Apporter des soins aux femmes rurales
La crise de la sécheresse n'affecte pas seulement l'accès des femmes aux soins de santé maternelle essentiels. Elle cause une dénutrition grave chez les femmes enceintes, augmentant les risques pour elles et leurs futurs bébés. En plus d'affecter le développement d'un fœtus, la dénutrition entraîne également un certain nombre de problèmes pour les femmes enceintes, notamment un risque accru de septicémie et de décès.
L'UNFPA et ses partenaires, dont la Croix-Rouge du Kenya, l'International Rescue Committee et les équipes de gestion de la santé des comtés, fournissent des services de santé sexuelle et reproductive vitaux grâce à des efforts de proximité qui rapprochent les services de celles qui en ont le plus besoin.
« Pendant la saison de la sécheresse, nous avons mené des activités de sensibilisation à la santé toutes les deux semaines où nous offrons des services prénatals et postnatals, des services de planification familiale, de nutrition et de vaccination à la communauté », a déclaré Dedan Njagi, infirmière du centre de santé de Lobei, à l'UNFPA.
On estime que 15 à 20 femmes enceintes reçoivent des soins à chaque visite de proximité.

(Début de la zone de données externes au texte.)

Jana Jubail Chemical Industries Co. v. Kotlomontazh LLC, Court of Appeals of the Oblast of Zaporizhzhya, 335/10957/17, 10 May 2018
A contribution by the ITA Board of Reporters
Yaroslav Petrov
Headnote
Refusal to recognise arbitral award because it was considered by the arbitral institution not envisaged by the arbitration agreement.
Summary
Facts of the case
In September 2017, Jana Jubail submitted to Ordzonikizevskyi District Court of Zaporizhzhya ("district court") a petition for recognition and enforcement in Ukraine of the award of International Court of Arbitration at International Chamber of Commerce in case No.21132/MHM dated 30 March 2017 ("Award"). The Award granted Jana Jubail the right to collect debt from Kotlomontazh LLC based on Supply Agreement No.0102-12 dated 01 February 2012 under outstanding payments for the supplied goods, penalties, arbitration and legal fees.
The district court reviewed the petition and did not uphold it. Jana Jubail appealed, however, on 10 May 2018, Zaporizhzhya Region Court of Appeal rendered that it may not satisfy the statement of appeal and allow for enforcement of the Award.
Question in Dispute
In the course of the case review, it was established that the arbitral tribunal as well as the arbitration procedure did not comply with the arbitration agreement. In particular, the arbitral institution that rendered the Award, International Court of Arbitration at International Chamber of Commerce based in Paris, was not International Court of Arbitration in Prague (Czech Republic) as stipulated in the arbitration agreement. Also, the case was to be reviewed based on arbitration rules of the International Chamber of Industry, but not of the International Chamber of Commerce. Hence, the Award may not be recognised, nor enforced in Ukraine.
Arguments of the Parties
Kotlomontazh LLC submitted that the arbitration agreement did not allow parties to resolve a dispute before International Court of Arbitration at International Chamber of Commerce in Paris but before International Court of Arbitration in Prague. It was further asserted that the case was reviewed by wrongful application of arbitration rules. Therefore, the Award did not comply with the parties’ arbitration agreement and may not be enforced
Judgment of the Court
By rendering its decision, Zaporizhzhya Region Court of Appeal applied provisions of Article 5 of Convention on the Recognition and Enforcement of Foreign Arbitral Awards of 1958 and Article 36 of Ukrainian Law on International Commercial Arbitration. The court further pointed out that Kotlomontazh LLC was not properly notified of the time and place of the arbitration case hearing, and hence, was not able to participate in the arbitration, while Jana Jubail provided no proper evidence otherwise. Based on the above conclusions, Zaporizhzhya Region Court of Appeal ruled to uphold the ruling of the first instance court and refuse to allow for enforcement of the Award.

Les bénévoles de la santé communautaire - l'épine dorsale des équipes de proximité - sont également chargés de suivre les femmes pour s'assurer qu'elles accouchent dans un établissement de santé sous la garde d'un accoucheur qualifié.
Des soucis à l'horizon
La gravité et la durée exceptionnelle de la sécheresse aggravent une situation déjà désastreuse dans le comté de Turkana, qui était déjà sous le choc des infestations acridiennes et de la pandémie de COVID-19. Les projections indiquent la possibilité d'une sixième mauvaise saison des pluies consécutive de mars à mai 2023, mettant encore plus de femmes et de filles en danger.
L'UNFPA lance un appel de 113,7 millions de dollars pour son Plan de réponse à la crise de la sécheresse dans la Corne de l'Afrique 2022-2023 afin de répondre aux besoins croissants des femmes et des filles.